— What this task involves —
Say how many lines in the records hold "musique". Nothing but the number should be given.

========

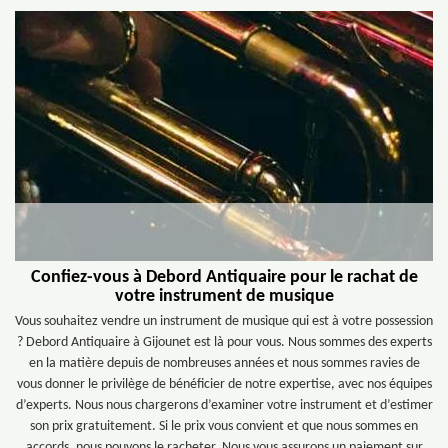
Confiez-vous à Debord Antiquaire pour le rachat de
votre instrument de musique
Vous souhaitez vendre un instrument de musique qui est à votre possession
? Debord Antiquaire à Gijounet est là pour vous. Nous sommes des experts
en la matière depuis de nombreuses années et nous sommes ravies de
vous donner le privilège de bénéficier de notre expertise, avec nos équipes
d’experts. Nous nous chargerons d’examiner votre instrument et d’estimer
son prix gratuitement. Si le prix vous convient et que nous sommes en
accords, nous pouvons le racheter. Nous vous assurons un paiement sur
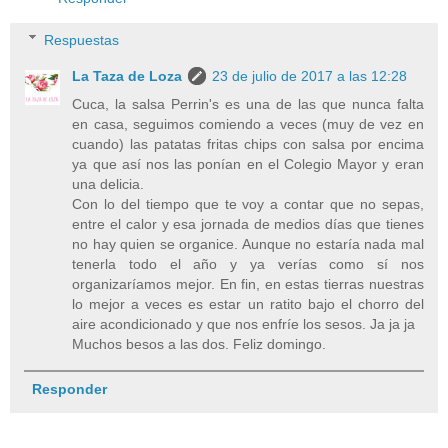
Respuestas
La Taza de Loza
23 de julio de 2017 a las 12:28
Cuca, la salsa Perrin's es una de las que nunca falta
en casa, seguimos comiendo a veces (muy de vez en
cuando) las patatas fritas chips con salsa por encima
ya que así nos las ponían en el Colegio Mayor y eran
una delicia.
Con lo del tiempo que te voy a contar que no sepas,
entre el calor y esa jornada de medios días que tienes
no hay quien se organice. Aunque no estaría nada mal
tenerla todo el año y ya verías como sí nos
organizaríamos mejor. En fin, en estas tierras nuestras
lo mejor a veces es estar un ratito bajo el chorro del
aire acondicionado y que nos enfríe los sesos. Ja ja ja
Muchos besos a las dos. Feliz domingo.
Responder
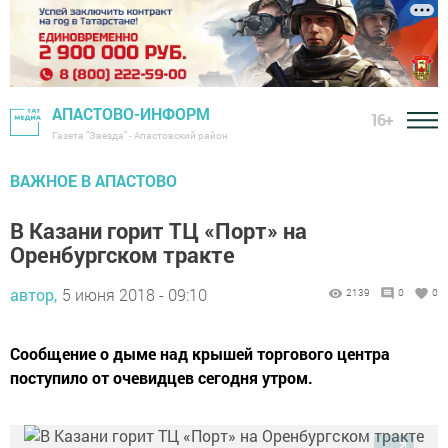
АПАСТОВО-ИНФОРМ
16+
Газета "Звезда" - Апастовский район
ВАЖНОЕ В АПАСТОВО
В Казани горит ТЦ «Порт» на
Оренбургском тракте
автор,
5 июня 2018 - 09:10
2139
0
0
Сообщение о дыме над крышей торгового центра
поступило от очевидцев сегодня утром.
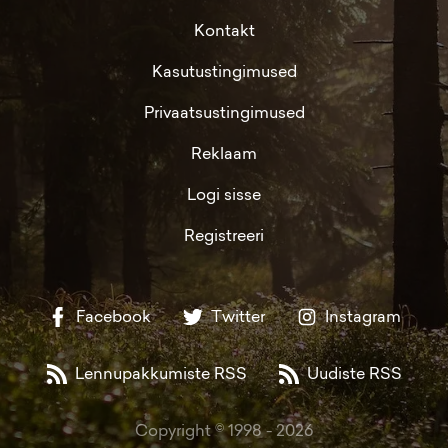
Kontakt
Kasutustingimused
Privaatsustingimused
Reklaam
Logi sisse
Registreeri
Facebook
Twitter
Instagram
Lennupakkumiste RSS
Uudiste RSS
Copyright © 1998 -
2026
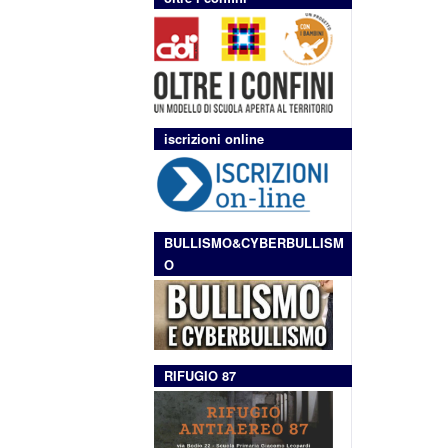
iscrizioni online
BULLISMO&CYBERBULLISM
O
RIFUGIO 87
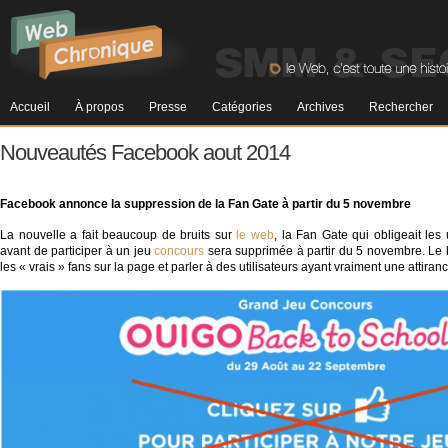
Accueil
À propos
Presse
Catégories
Archives
Rechercher
Nouveautés Facebook aout 2014
Facebook annonce la suppression de la Fan
Gate
à partir du 5 novembre
La nouvelle a fait beaucoup de bruits sur
le web
, la Fan Gate qui obligeait les
avant de participer à un jeu
concours
sera supprimée à partir du 5 novembre. Le but
les « vrais » fans sur la page et parler à des utilisateurs ayant vraiment une attira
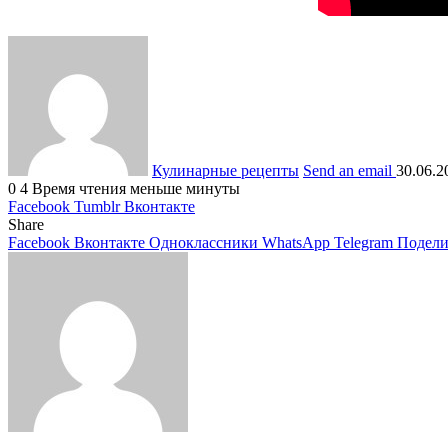
Кулинарные рецепты
Send an email
30.06.2
0
4
Время чтения меньше минуты
Facebook
Tumblr
Вконтакте
Share
Facebook
Вконтакте
Одноклассники
WhatsApp
Telegram
Подели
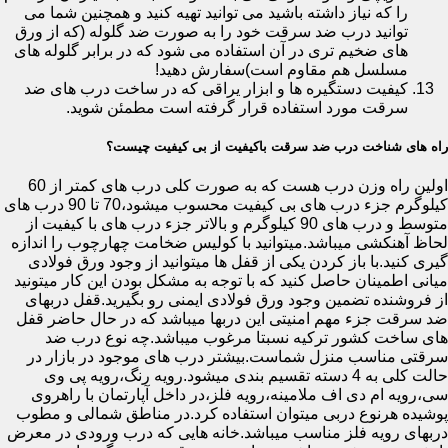
را که نیاز داشته باشید می توانید تهیه کنید و همچنین شما می
توانید درب ضد سرقت خود را به صورت ضد گلوله (که از ورق
های ضخیم تری در آن استفاده می شود که در برابر گلوله های
مسلسل هم مقاوم است)سفارش دهید!
کیفیت دستگیره ها و ابزار یراقی که در ساخت درب های ضد
سرقت مورد استفاده قرار گرفته است مطمئن شوید.
راه های شناخت درب ضد سرقت باکیفیت از بی کیفیت چیست؟
اولین راه وزن درب هست که به صورت کلی درب های کمتر از 60
کیلوگرم جزء درب های بی کیفیت محسوب میشود،70 تا 90 درب های
متوسط و درب های 90 کیلوگرم و بالاتر جزء درب های با کیفیت از
لحاظ آهنکشی میباشد.میتوانید با کولیس ضخامت چهارچوب را اندازه
گیری کنید.با باز کردن یکی از قفل ها میتوانید از وجود ورق فولادی
میانی اطمینان حاصل کنید که با توجه به مشکل بودن این کار میتونید
از فروشنده تضمین وجود ورق فولادی ایمنی رو بگیرید.قفل دربهای
ضد سرقت جزء مهم امنیتی این دربها میباشد که در حال حاضر قفل
های ساخت کشور ترکیه نسبتا مرغوب میباشد.چه نوع درب ضد
سرقتی مناسب منزل شماست.بیشتر درب های موجود در بازار در
حالت کلی به 4 دسته تقسیم بندی میشود.رویه رنگ،رویه پی وی
سی،رویه ام دی اف ملامینه،رویه فلز،در داخل آپارتمان با راهروی
پوشیده هرنوع دربی میتوان استفاده کرد.در مناطق شمالی و مطوب
دربهای رویه فلز مناسب میباشد.خانه هایی که درب ورودی در معرض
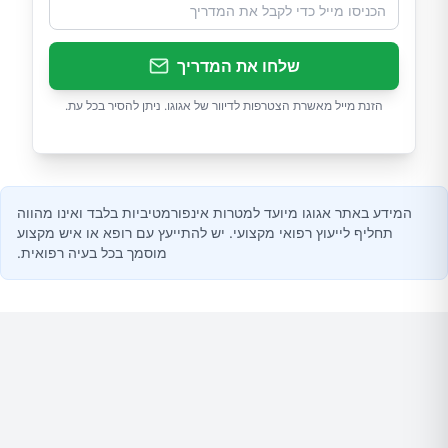
שלחו את המדריך
הזנת מייל מאשרת הצטרפות לדיוור של אגוגו. ניתן להסיר בכל עת.
המידע באתר אגוגו מיועד למטרות אינפורמטיביות בלבד ואינו מהווה
תחליף לייעוץ רפואי מקצועי. יש להתייעץ עם רופא או איש מקצוע
מוסמך בכל בעיה רפואית.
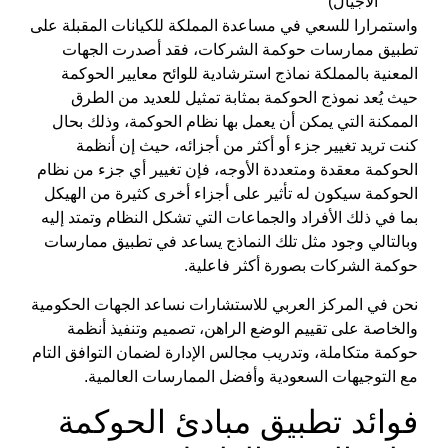
الأجيال)
واستمرارا للسعي في مساعدة المملكة للكيانات المقبلة على
تطبيق ممارسات حوكمة الشركات، فقد أصدرت الجهات
المعنية بالمملكة نماذج استرشادية للوائح
معايير الحوكمة
حيث يُعد نموذج
الحوكمة
بمثابة تمثيل للعديد من الطرق
الممكنة التي يمكن أن يعمل بها نظام الحوكمة، وذلك بحال
كنت تريد تغيير جزء أو أكثر من أجزائه، حيث إن أنظمة
الحوكمة معقدة ومتعددة الأوجه، فإن تغيير أي جزء من نظام
الحوكمة سيكون له تأثير على أجزاء أخرى كثيرة من الهيكل
بما في ذلك الأفراد والجماعات التي تشكل النظام وتمتد إليه
وبالتالي وجود مثل تلك النماذج يساعد في تطبيق ممارسات
حوكمة الشركات بصورة أكثر فاعلية.
نحن في
المركز العربي للاستشارات
نساعد الجهات الحكومية
والخاصة على تقييم الوضع الراهن، تصميم وتنفيذ أنظمة
حوكمة متكاملة، وتدريب مجالس الإدارة لضمان التوافق التام
مع التوجيهات السعودية وأفضل الممارسات العالمية.
فوائد
تطبيق مبادئ الحوكمة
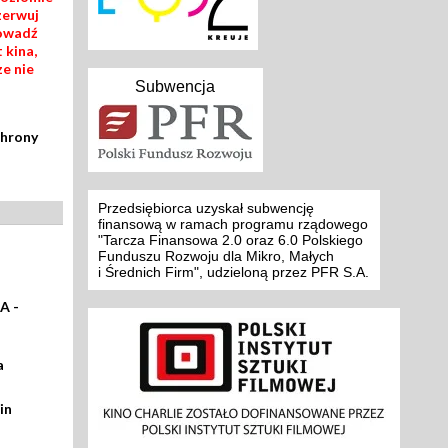
zerwuj
rowadź
 kina,
ze nie
Subwencja
chrony
Przedsiębiorca uzyskał subwencję
finansową w ramach programu rządowego
"Tarcza Finansowa 2.0 oraz 6.0 Polskiego
Funduszu Rozwoju dla Mikro, Małych
i Średnich Firm", udzieloną przez PFR S.A.
A -
a
in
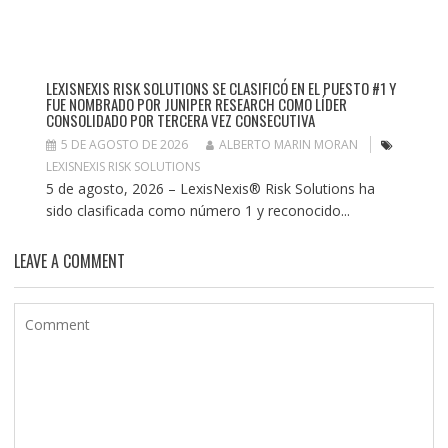
LEXISNEXIS RISK SOLUTIONS SE CLASIFICÓ EN EL PUESTO #1 Y
FUE NOMBRADO POR JUNIPER RESEARCH COMO LÍDER
CONSOLIDADO POR TERCERA VEZ CONSECUTIVA
5 DE AGOSTO DE 2026
ALBERTO MARIN MORAN
LEXISNEXIS RISK SOLUTIONS
5 de agosto, 2026 – LexisNexis® Risk Solutions ha
sido clasificada como número 1 y reconocido...
LEAVE A COMMENT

========

— Your response —
2